The cut: 1.5 TB to 768 GB per CPU
On 4 June 2026, a report that most initial Vera Rubin systems would ship with 96 GB SOCAMMs instead of 192 GB modules — 768 GB per Vera CPU rather than 1.5 TB — sent Micron down roughly 10 percent and dragged Samsung and SK Hynix with it. At the rack level, projected system memory fell from about 55 TB to about 28 TB.
To a market priced for unconstrained demand, a halving of expected DRAM per rack looked like the AI capex cycle cracking. The cut is real. The interpretation was not.
Source: Vera Rubin SOCAMM memory report, June 2026
Two memory domains people keep conflating
A Vera Rubin rack has two completely separate memory systems. The Vera CPU's LPDDR5X over SOCAMM — the part that got cut — is high-volume mobile DRAM: commodity, lower-margin, and now socketed. The Rubin GPU's HBM4 — 288 GB per GPU, stacked on-package over advanced TSMC packaging — is the custom, high-margin part, and it was untouched.

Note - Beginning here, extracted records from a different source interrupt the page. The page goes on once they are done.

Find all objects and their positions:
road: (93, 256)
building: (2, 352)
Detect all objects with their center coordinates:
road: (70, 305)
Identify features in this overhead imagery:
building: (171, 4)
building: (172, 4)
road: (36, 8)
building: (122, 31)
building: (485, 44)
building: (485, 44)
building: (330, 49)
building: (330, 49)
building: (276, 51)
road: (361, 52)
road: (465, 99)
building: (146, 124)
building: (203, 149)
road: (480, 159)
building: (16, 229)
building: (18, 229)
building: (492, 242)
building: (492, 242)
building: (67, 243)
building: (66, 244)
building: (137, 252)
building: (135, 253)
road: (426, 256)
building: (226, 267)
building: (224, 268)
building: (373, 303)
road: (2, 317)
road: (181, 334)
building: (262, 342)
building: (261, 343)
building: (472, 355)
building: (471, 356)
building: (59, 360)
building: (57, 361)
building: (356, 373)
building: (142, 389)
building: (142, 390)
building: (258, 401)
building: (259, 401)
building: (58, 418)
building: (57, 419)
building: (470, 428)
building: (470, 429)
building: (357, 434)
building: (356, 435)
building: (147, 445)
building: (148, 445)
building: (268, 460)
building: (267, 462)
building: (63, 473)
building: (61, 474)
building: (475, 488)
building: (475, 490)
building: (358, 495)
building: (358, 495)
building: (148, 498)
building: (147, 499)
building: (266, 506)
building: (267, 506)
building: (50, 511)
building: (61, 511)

The margin story for memory makers is written by HBM yields and allocations, not by the density of commodity LPDDR in the CPU tray. On the same day the SOCAMM cut spooked the market, Micron, SK Hynix, and Samsung all passed HBM4 certification for Rubin — the signal that actually moves their AI revenue.
Source: Vera Rubin SOCAMM memory report, June 2026
Strategic read
With a single NVL72-class rack approaching $8 million, system memory is one of the few line items a buyer can right-size. Most inference — chatbots, light agents — is bound by GPU HBM bandwidth, not CPU system memory; 768 GB per CPU is plenty, and operators can swap in denser modules later for the workloads that need it (large agentic loops, vector search). The socket turns a capex commitment into a pay-as-you-grow option.
Right-sizing also loosens a binding constraint: DRAM capacity cannot expand inside a cycle. Spending less LPDDR per rack lets NVIDIA build and sell more racks under the same tight memory supply — volume expansion, not demand cooling.
For Pere, the read is that the selloff confused a commodity-DRAM configuration choice with the secular HBM story. The binding memory constraint for the AI build-out remains HBM4, not the socketed LPDDR that happened to move the tape that morning.